For a long time, the idea of giant animals has mostly been tied to dinosaurs on land. Oceans feel different, quieter, even though they hide their own deep history. Fossils occasionally hint at creatures that once filled warm seas in ways that are hard to picture now. One such animal comes from scattered bones rather than a full skeleton, yet those remains are hard to ignore. They belong to a sea snake that lived millions of years before humans appeared. It did not share space with modern whales or coral reefs. Instead, it moved through shallow ancient waters that no longer exist. Its size alone changes how scientists think about early marine ecosystems and the limits of reptile evolution in the ocean.
Palaeophis colossaeus: World’s largest sea snake that lived 56 million years ago
Palaeophis colossaeus is the name given to the largest sea snake known to science. It lived during the Eocene epoch, roughly between 56 and 34 million years ago. The animal is known only from fossilised vertebrae, but those bones are unusually large. Based on their proportions, researchers estimate the snake may have grown between 8 and just over 12 metres long. That places it far beyond any living sea snake today. A 2018 scientific study named “Large palaeophiid and nigerophiid snakes from Paleogene Trans-Saharan Seaway deposits of Mali” described the vertebrae as larger than those of any known modern snake species, marine or terrestrial. Even without a skull or full body, the scale of the bones suggests an animal built for dominance rather than survival at the margins.
This giant sea snake lived near Africa
Evidence points to a warm, shallow marine environment that once covered parts of North Africa. This region is known as the Trans-Saharan Seaway, which existed when global temperatures were higher than today. Areas that are now desert were once coastal waters rich in life. The presence of such a large sea snake suggests these seas were warmer than modern tropical oceans. Large reptiles depend on heat to regulate their bodies, and sustained size on this scale would not have been possible in cooler conditions. The environment likely supported a wide range of fish, sharks, and other marine reptiles, creating space for a predator of unusual size.

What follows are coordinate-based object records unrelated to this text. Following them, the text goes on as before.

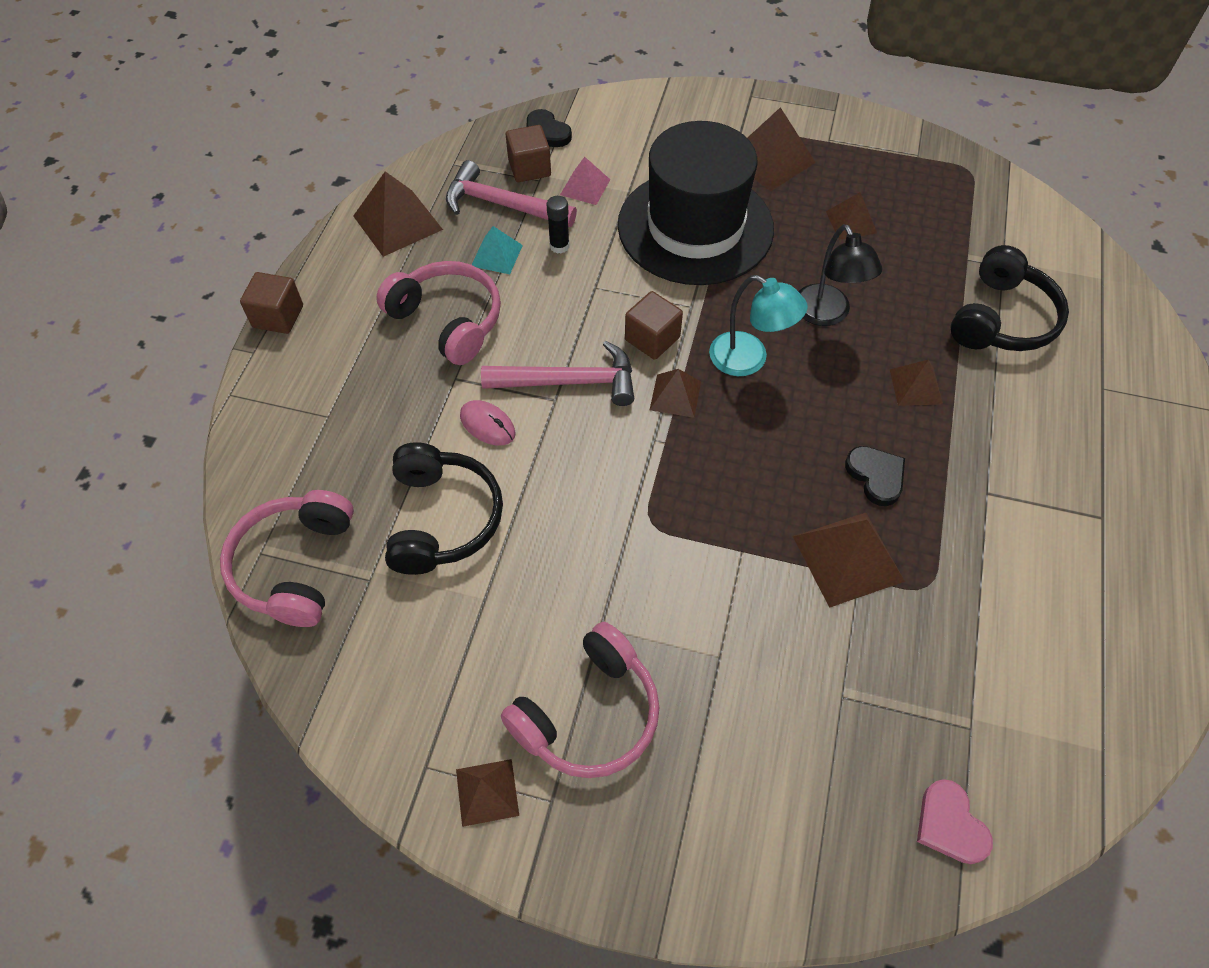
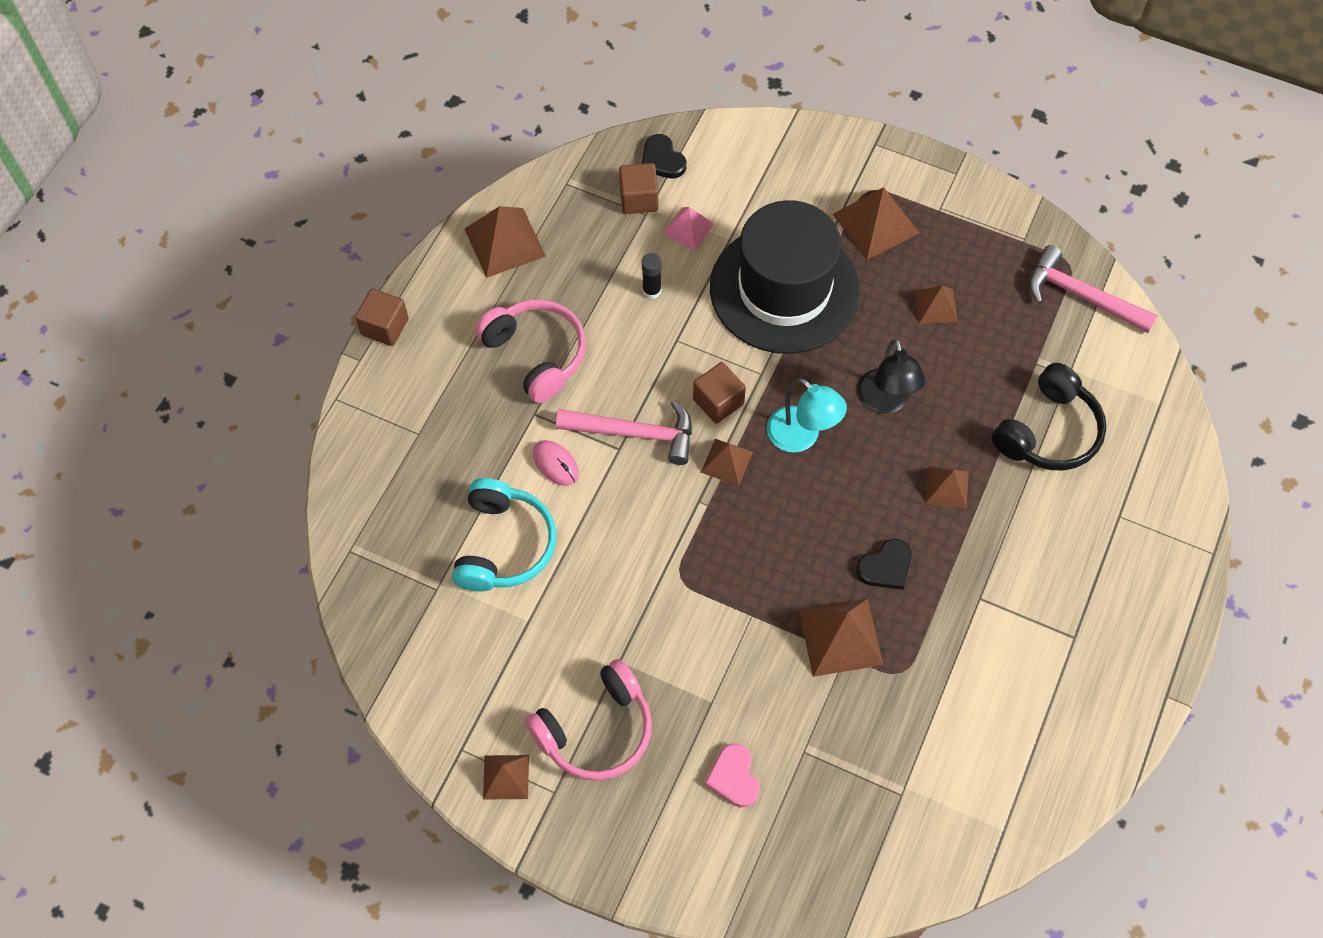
camera: 10 degrees right, 5 degrees up
(294, 566) = (376, 566): pink headphones -> none
(443, 519) = (504, 545): black headphones -> turquoise headphones
(497, 255) = (591, 292): turquoise pyramid -> none
(503, 205) = (606, 237): pink hammer -> pink hammer (1081, 296)
(876, 476) = (886, 567): black heart -> black heart turned 75 degrees clockwise
(950, 824) = (861, 864): pink heart -> pink heart (734, 777)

This snake might have eaten sharks for survival
No direct evidence shows what Palaeophis colossaeus preyed on, but size offers some clues. A snake measuring more than 10 metres would have needed large meals. Researchers have suggested that if its skull was highly flexible, like many modern snakes, it could have swallowed very large prey. This may have included sizeable fish, sharks, or crocodile-like reptiles called dyrosaurids. The idea is not dramatic speculation so much as basic biology. Big predators usually target big animals. Even so, scientists remain cautious, since only vertebrae have been found and behaviour is harder to reconstruct than bones.
How does it compare to snakes today?
Modern sea snakes are far smaller and less imposing. The longest-living species, the yellow sea snake, reaches around 3 metres at most. Even the largest snake ever known, Titanoboa, which lived on land, was only slightly longer than Palaeophis colossaeus. That animal is also extinct. What remains today are scaled-down versions adapted to cooler seas and different food chains. The giant sea snake belongs to a time when oceans worked differently. Its disappearance does not come with a neat ending. It simply faded as climates shifted, seas retreated, and the world rearranged itself around smaller forms.